[[ PROVIDED TEXT, beginning ]]

# Difc



## Sayeed (Aug 12, 2011)

Hello,
I am a wall street professional (BA/PM) in New York.
I am trying to locate anybody who works at DIFC or knows of how I can try to get employment there. I think its starting to shape up well now with Nasdaq Dubai starting and would like to make a move out ther. If any body has any information they can share it will be greatly appreciated.
Thank you,
Sayeed.


----------



## saima1215 (May 31, 2010)

Sayeed said:


> Hello,
> I am a wall street professional (BA/PM) in New York.
> I am trying to locate anybody who works at DIFC or knows of how I can try to get employment there. I think its starting to shape up well now with Nasdaq Dubai starting and would like to make a move out ther. If any body has any information they can share it will be greatly appreciated.
> Thank you,
> Sayeed.


Hey I'm from New York as well. I'm sure you want to make a move out of there now since the economy has completely dropped. The market is so bad right now I don't blame you. There are lots of companies located in DIFC. You may want to do a google search and find companies you may be interested in and apply directly online. Good luck on your job hunt!


----------



## Sayeed (Aug 12, 2011)

saima1215 said:


> Hey I'm from New York as well. I'm sure you want to make a move out of there now since the economy has completely dropped. The market is so bad right now I don't blame you. There are lots of companies located in DIFC. You may want to do a google search and find companies you may be interested in and apply directly online. Good luck on your job hunt!


Thank you Saima, I have been doing just that, looked at Nasdaq and Bloomberg, did not see any job listings that fit my profile therefore I thought of speaking directly with HR over there and am looking for contacts.

The market here is very volatile but so far I am floating ok. hopefully this will pass too.


----------



## AliDifc (May 30, 2012)

You can try Spencer Stuart in the difc .... good recruiters


----------



## AliDifc (May 30, 2012)

you can also call or email difc authority .... I am sure even the difc website would have names of recruitment firms here


----------

[[ PROVIDED TEXT, end ]]

Return the stretch of the DIFC job thread that begins at "Thank you Saima, I" and stops after "will pass too.", copied word for word.

[[ DATA PROVIDED, beginning ]]

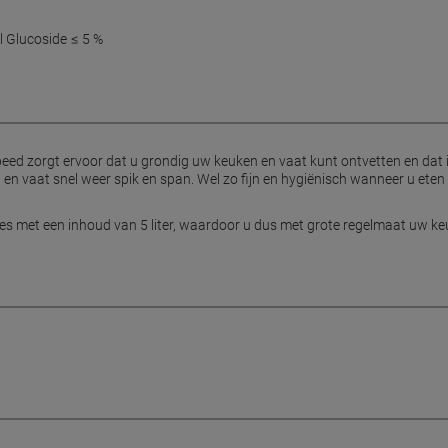
l Glucoside ≤ 5 %
eed zorgt ervoor dat u grondig uw keuken en vaat kunt ontvetten en dat 
en vaat snel weer spik en span. Wel zo fijn en hygiënisch wanneer u eten
les met een inhoud van 5 liter, waardoor u dus met grote regelmaat uw k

[[ DATA PROVIDED, end ]]

EXERCISE ANSWER =>
Thank you Saima, I have been doing just that, looked at Nasdaq and Bloomberg, did not see any job listings that fit my profile therefore I thought of speaking directly with HR over there and am looking for contacts.

The market here is very volatile but so far I am floating ok. hopefully this will pass too.